Why review code?
A friend asked me recently why it’s valuable to do code review. Most Silicon Valley tech companies, at least, do code review on every change to get at least two sets of eyes on it. At one of my earlier jobs we did opt-in code review (rarely) for a while, then a new employee coming from Google joined us and encouraged us to review all our code — which we did. It was a great decision.
If you do it right, code review shouldn’t feel onerous. You and your reviewer aren’t adversaries; you’re working together to build the best software you can together. (It’s important to not take feedback personally — even if your code needs to be changed, that doesn’t mean you are problematic. It’s normal to get feedback, and that’s what helps you grow!)

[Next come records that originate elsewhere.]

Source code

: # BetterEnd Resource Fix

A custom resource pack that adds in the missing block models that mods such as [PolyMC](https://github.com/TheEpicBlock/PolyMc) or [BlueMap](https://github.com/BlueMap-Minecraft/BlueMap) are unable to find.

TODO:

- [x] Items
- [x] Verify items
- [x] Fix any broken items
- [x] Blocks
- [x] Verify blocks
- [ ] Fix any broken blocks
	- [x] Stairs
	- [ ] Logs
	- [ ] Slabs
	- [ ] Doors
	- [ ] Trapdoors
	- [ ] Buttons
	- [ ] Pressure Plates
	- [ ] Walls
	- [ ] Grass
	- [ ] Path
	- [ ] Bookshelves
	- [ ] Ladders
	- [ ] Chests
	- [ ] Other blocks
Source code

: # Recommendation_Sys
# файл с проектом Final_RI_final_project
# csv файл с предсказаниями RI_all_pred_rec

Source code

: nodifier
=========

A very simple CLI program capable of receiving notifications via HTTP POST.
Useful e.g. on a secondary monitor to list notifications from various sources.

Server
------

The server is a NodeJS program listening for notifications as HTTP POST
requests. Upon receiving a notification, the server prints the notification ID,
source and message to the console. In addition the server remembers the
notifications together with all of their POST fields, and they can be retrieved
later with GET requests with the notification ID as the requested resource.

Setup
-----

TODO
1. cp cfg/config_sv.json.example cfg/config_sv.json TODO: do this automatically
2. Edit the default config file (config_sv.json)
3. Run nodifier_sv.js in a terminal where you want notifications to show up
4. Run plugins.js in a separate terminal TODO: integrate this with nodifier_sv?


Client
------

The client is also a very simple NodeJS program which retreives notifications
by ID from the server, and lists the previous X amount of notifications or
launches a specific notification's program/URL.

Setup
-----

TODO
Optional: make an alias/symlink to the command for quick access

Some companies have complicated rules about how many people have to review each piece of code, with strict “owners” for who is responsible for each piece of code. I’ve never felt that to be necessary; I prefer a simpler system where the only rule is that each piece of code must be reviewed by one person. In practice you’ll still send reviews to the people responsible for maintaining the particular code you changed, but it’s nice to not have the hard requirement.
Here are the biggest reasons I thought of for why code review is valuable. There’s a lot of them!

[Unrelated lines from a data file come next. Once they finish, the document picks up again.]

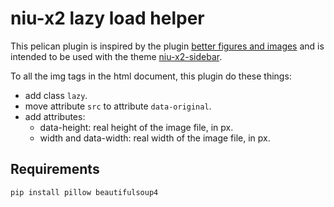 # niu-x2 lazy load helper

This pelican plugin is inspired by the plugin [better figures and images](https://github.com/getpelican/pelican-plugins/tree/master/better_figures_and_images) and is intended to be used with the theme [niu-x2-sidebar](https://github.com/mawenbao/niu-x2-sidebar).

To all the img tags in the html document, this plugin do these things:

* add class `lazy`.
* move attribute `src` to attribute `data-original`.
* add attributes:
    * data-height: real height of the image file, in px.
    * width and data-width: real width of the image file, in px.

## Requirements

    pip install pillow beautifulsoup4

- The code itself. The most obvious value in code review is often framed in “catching bugs”. Or if you look a little further, catching cases where there are best practices or unspoken rules that the author didn’t know about, where a reviewer can help make the actual concrete code better by responding to it.
- Macro-level knowledge sharing. When you review other people’s code, you tend to learn new techniques that can benefit you later — and vice versa, if someone suggests a better way to do something when your code is under review. If you can take what you learned and use it later, you’ll grow as an engineer.

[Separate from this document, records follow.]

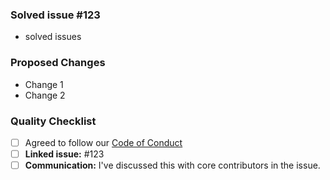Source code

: ### Solved issue #123
- solved issues
<!-- Eg: Solved issue #5 to background not showing   -->
  
### Proposed Changes
- Change 1
- Change 2
<!-- Optional -- remove if not necessary-->

<!-- You can also add a screenshot -->

### Quality Checklist

- [ ] Agreed to follow our [Code of Conduct](https://github.com/GrayGalaxy/jiosaavn-downloader/blob/main/CODE_OF_CONDUCT.md)
- [ ] **Linked issue:** #123
- [ ] **Communication:** I've discussed this with core contributors in the issue.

- Micro-level knowledge sharing. Or, mitigating the “bus factor” by increasing the number of people who are familiar with any given piece of code.
- Direction sharing. Relatedly, code review forces you to communicate to teammates what you’re doing, which helps ensure that you don’t end up going in a wrong direction for days or weeks by giving them a chance to push back.
- Communication practice. Being able to communicate clearly, both within a team and beyond it, is one of the most important skills for succeeding at work! Code review gives you a chance to practice writing clearly, both in describing the purpose of a change and when giving feedback on one. With any luck, you’ll be more prepared for the next time you need to write something that “really matters”.
- Historical record. In my experience, people tend to write much better commit messages when they know someone’s reading them. That’s often useful later when looking back at old changes!
- Something to discuss. When you’re trying to agree on what change to make, it can sometimes be hard to verbally describe and agree on the specifics of, say, a particular algorithm. Communicating over a piece of code can be more precise, since code tends to be unambiguous.
- Team cohesion. When you do regular code reviews, work feels a little more like a single team working together instead of each person operating “in their own lane”.
- Reading practice. Getting practice reading other people’s code helps you remember how to make your own code more readable (and thus, maintainable). Which leads to better code forever after!
If I had to pick, reasons 2, 5, and 6 probably stand out to me as the most valuable.